Otilia Mascarenhas

Personal information
- Nationality: Indian
- Born: Goa

Sport
- Country: India
- Sport: Field hockey

= Otilia Mascarenhas =

Indian field hockey player

Otilia Mascarenhas is an Indian field hockey player from Goa. She is a former member and captain of the Indian women’s hockey team during the 60s. She received Arjuna Award in 1973. She is a sports medicine doctor. She now lives in Cologne, Germany.

== Early life ==
Mascarenhas was born in Goa. She shifted to Pune to study at the Armed Forces Medical College, Pune. Later, she went to Germany to study sports medicine. She married Lothar Brunst, a former football player in the German second division.

== Career ==
Mascarenhas was part of the Indian women's hockey team that played the 1971 World Cup where India finished eighth. She also played the World Cup in 1974 at Mandelieu, France, where Indian women reached the semifinals and finished fourth.

She represented the Indian Hockey team in many tournaments from 1965 to 1974 and was the captain of the women's team from 1969 to 1973. She was the first Goan Arjuna awardee in 1974 and awarded the Shiv Chhatrapati Award in 1971.

She is also an Orthopaedic surgeon and super specialist in Sports Medicine and Traumatology. She is practicing in Germany and is also a visiting doctor to India.

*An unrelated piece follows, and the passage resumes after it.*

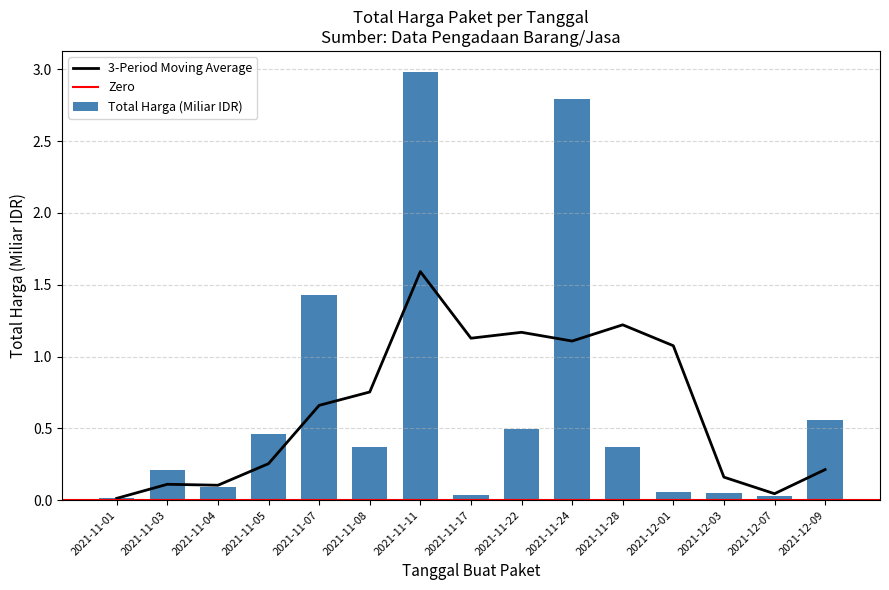

What is the average value?

0.7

=== Ancestral property ===
She had her ancestral root in Porvorim and has the family house and other property which she and her brother, Oscar Mascarenhas own. However, an impersonator sold the property in the name of her deceased uncle Jose Fernandes who died in 2002. Fernandes wrote a will in 1997 and she inherited the property. Her several appeals and petitions to the government to solve the issue have failed.

In December 2013, she held a press conference in Goa exposing the land grabbing syndicate and threatened to return her Arjuna Award if the culprits are not booked and arrested. In October 2013, about 11 years after the death of her uncle the imposter sold the property for Rs.7,000,000. Following her press conference, the then chief minister of Goa Manohar Parrikar appointed a special investigating officer at the Crime Branch to probe into the alleged case against the 'land mafia syndicate'.

In March 2017, police managed to arrest Moises Fernandes, one of the main accused in the Otilia Mascarenhas land grab case, was arrested by the Goa Police Economic Offences Wing after a three year hunt.

=== Legacy ===
A sports ground in Pune was named after her as Oitlia Mascarenhas Sports Ground, AFMC, Pune. The sports stadium in the Armed Forces Medical College in Pune, where she studied, has been named after her . She has also been recognized in the “Hall of Fame” in the All-India Armed Forces Medical Services.